I just think it is difficult for me to see genuine sincerity in such a corporately governed art form. Yes, I agree that the collections I referenced were sometimes OTT and border-lining on stereotypes, but in a strange way that felt weirdly more authentic from the designer’s pov. It was how they interpreted the culture, even if it was from a slightly misguided lens.
In MGC’s case, she (to me atleast) epitomises the safe business driven form that her collections take. So it is personally difficult for me to see “oh they are making clothes for Indian customers” as a symbol of their love, gratitude and genuine appreciation for Indian people and culture, it’s more about expanding a customer base. I’m not totally mad at that, it is a business and I’m glad its broadening it’s customer base but for me, whose interaction with fashion has largely been based on the artistic rather than commercial intention, it stops me from enjoying the clothes as much.

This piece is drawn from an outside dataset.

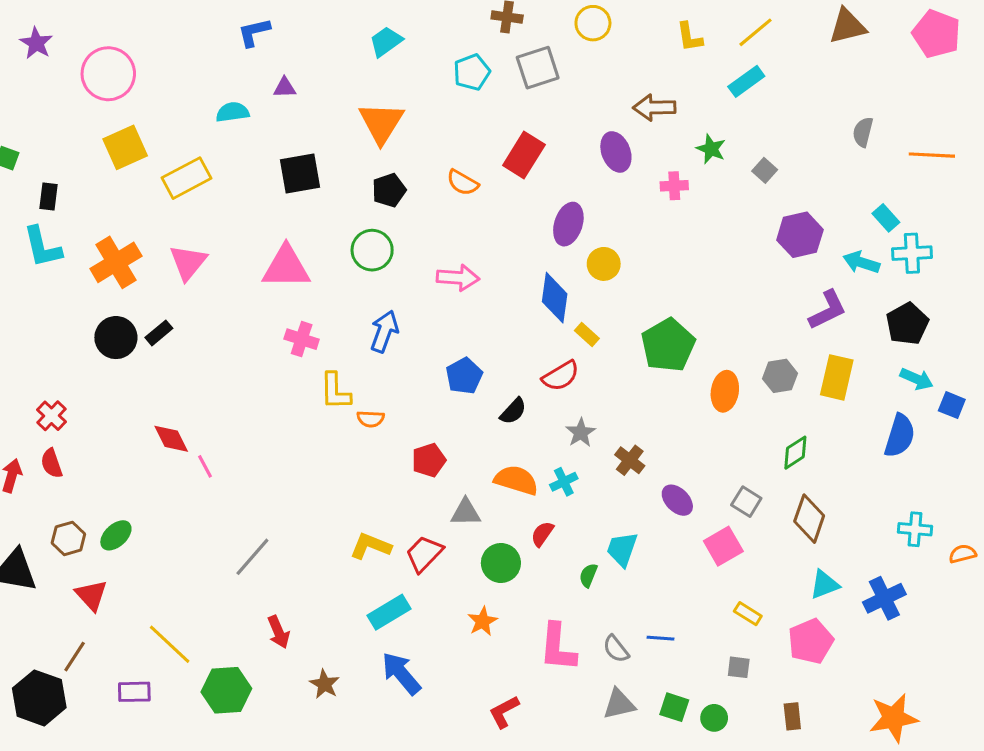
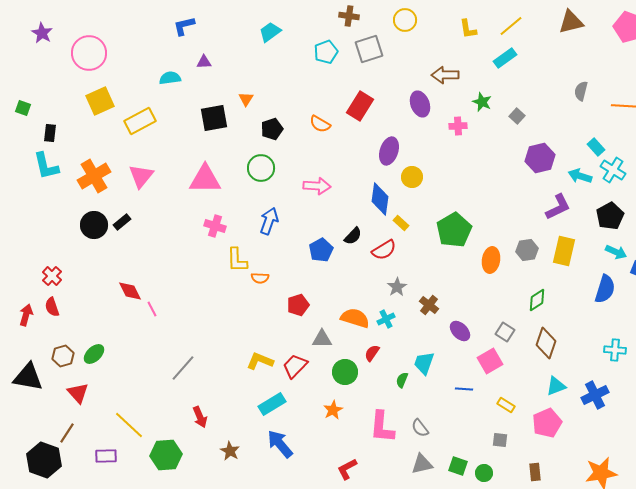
orange triangle: (381, 123) -> (246, 99), moved, size x0.5
cyan cross: (912, 253) -> (613, 170), turned 35
black semicircle: (513, 411) -> (353, 236), moved
blue line: (660, 638) -> (464, 389), moved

With all that being said, I’m glad Indian craftsmanship is getting more acknowledgement from Western fashion media with this collection, it’s not enough on it’s own imo, and some of it is… Questionable… (Yes, Suzy Menkes.) But I suppose it’s a start at least.
And again this is personal, not everyone will interact with the industry the same way
All fashion is a commercial exercise.
The idea that some designers are somehow nobler than others because they are less commercial is erroneous.
All designers must sell things in order to make money to pay salaries and fund operations otherwise they close up shop.
It also should be noted that most modern Indian women still prefer to wear traditional Indian clothing and this is why Chiuri designed the collection in this manner. The collection is an earnest exercise in trying to appeal and cater towards the needs and tates of an Indian clientele. All of the hullabaloo about Indian craftsmanship and Chanakya is in order to seduce and appeal to (rich) Indian women.
This is essentially the exact opposite of the designers you mentioned who used Indian culture in a very superficial way as a decorative motif or theme. They appropriated it one season and threw it away the next. At best their clothes would be amusing to an Indian customer, at worst they would be offensive and off putting.
The idea that Chiuri's take, which is backed up by a lot of genuine work to understand and appreciate the culture, is somehow worse than the designers you mentioned is ...funny.